### What to produce
Write out the data exactly, every line included.

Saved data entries
____________
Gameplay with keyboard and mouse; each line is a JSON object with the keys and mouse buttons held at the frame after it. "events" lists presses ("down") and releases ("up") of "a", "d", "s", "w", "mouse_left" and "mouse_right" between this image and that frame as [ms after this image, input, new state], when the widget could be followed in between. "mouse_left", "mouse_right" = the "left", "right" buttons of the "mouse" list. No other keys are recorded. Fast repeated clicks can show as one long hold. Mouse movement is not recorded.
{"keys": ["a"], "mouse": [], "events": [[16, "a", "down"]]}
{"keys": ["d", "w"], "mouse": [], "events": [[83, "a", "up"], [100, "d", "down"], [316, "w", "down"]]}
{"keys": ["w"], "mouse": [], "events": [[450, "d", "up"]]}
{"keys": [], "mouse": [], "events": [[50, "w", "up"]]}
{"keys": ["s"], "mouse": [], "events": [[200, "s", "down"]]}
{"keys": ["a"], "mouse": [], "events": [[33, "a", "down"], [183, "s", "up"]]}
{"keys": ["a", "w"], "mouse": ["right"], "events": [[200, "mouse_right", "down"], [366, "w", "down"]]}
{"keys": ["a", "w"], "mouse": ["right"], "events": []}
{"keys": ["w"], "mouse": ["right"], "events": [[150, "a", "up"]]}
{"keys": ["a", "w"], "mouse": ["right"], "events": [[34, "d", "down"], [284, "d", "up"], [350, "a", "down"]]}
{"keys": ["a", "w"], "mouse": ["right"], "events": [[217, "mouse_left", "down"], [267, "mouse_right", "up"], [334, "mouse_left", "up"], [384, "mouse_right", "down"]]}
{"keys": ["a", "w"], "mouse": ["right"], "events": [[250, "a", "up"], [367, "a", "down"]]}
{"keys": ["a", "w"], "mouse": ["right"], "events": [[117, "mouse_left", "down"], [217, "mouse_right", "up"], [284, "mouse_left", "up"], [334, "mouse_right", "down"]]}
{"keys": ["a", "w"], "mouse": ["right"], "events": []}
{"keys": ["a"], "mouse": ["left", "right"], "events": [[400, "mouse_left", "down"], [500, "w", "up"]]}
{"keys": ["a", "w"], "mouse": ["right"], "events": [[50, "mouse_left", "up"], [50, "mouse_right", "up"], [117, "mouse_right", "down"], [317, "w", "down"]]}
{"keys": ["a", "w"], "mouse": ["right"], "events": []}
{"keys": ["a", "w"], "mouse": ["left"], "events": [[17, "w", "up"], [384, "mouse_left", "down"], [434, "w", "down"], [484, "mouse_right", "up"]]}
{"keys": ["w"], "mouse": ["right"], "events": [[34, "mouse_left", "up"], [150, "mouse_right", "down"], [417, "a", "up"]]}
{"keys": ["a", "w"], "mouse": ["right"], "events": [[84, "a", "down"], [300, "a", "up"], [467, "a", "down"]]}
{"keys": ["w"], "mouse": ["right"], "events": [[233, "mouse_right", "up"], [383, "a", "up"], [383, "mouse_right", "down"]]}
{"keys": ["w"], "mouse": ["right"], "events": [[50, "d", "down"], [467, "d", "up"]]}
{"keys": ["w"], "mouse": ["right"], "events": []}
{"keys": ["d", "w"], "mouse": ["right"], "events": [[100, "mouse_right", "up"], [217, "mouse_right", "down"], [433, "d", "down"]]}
____________
### Exercise response
Gameplay with keyboard and mouse; each line is a JSON object with the keys and mouse buttons held at the frame after it. "events" lists presses ("down") and releases ("up") of "a", "d", "s", "w", "mouse_left" and "mouse_right" between this image and that frame as [ms after this image, input, new state], when the widget could be followed in between. "mouse_left", "mouse_right" = the "left", "right" buttons of the "mouse" list. No other keys are recorded. Fast repeated clicks can show as one long hold. Mouse movement is not recorded.
{"keys": ["a"], "mouse": [], "events": [[16, "a", "down"]]}
{"keys": ["d", "w"], "mouse": [], "events": [[83, "a", "up"], [100, "d", "down"], [316, "w", "down"]]}
{"keys": ["w"], "mouse": [], "events": [[450, "d", "up"]]}
{"keys": [], "mouse": [], "events": [[50, "w", "up"]]}
{"keys": ["s"], "mouse": [], "events": [[200, "s", "down"]]}
{"keys": ["a"], "mouse": [], "events": [[33, "a", "down"], [183, "s", "up"]]}
{"keys": ["a", "w"], "mouse": ["right"], "events": [[200, "mouse_right", "down"], [366, "w", "down"]]}
{"keys": ["a", "w"], "mouse": ["right"], "events": []}
{"keys": ["w"], "mouse": ["right"], "events": [[150, "a", "up"]]}
{"keys": ["a", "w"], "mouse": ["right"], "events": [[34, "d", "down"], [284, "d", "up"], [350, "a", "down"]]}
{"keys": ["a", "w"], "mouse": ["right"], "events": [[217, "mouse_left", "down"], [267, "mouse_right", "up"], [334, "mouse_left", "up"], [384, "mouse_right", "down"]]}
{"keys": ["a", "w"], "mouse": ["right"], "events": [[250, "a", "up"], [367, "a", "down"]]}
{"keys": ["a", "w"], "mouse": ["right"], "events": [[117, "mouse_left", "down"], [217, "mouse_right", "up"], [284, "mouse_left", "up"], [334, "mouse_right", "down"]]}
{"keys": ["a", "w"], "mouse": ["right"], "events": []}
{"keys": ["a"], "mouse": ["left", "right"], "events": [[400, "mouse_left", "down"], [500, "w", "up"]]}
{"keys": ["a", "w"], "mouse": ["right"], "events": [[50, "mouse_left", "up"], [50, "mouse_right", "up"], [117, "mouse_right", "down"], [317, "w", "down"]]}
{"keys": ["a", "w"], "mouse": ["right"], "events": []}
{"keys": ["a", "w"], "mouse": ["left"], "events": [[17, "w", "up"], [384, "mouse_left", "down"], [434, "w", "down"], [484, "mouse_right", "up"]]}
{"keys": ["w"], "mouse": ["right"], "events": [[34, "mouse_left", "up"], [150, "mouse_right", "down"], [417, "a", "up"]]}
{"keys": ["a", "w"], "mouse": ["right"], "events": [[84, "a", "down"], [300, "a", "up"], [467, "a", "down"]]}
{"keys": ["w"], "mouse": ["right"], "events": [[233, "mouse_right", "up"], [383, "a", "up"], [383, "mouse_right", "down"]]}
{"keys": ["w"], "mouse": ["right"], "events": [[50, "d", "down"], [467, "d", "up"]]}
{"keys": ["w"], "mouse": ["right"], "events": []}
{"keys": ["d", "w"], "mouse": ["right"], "events": [[100, "mouse_right", "up"], [217, "mouse_right", "down"], [433, "d", "down"]]}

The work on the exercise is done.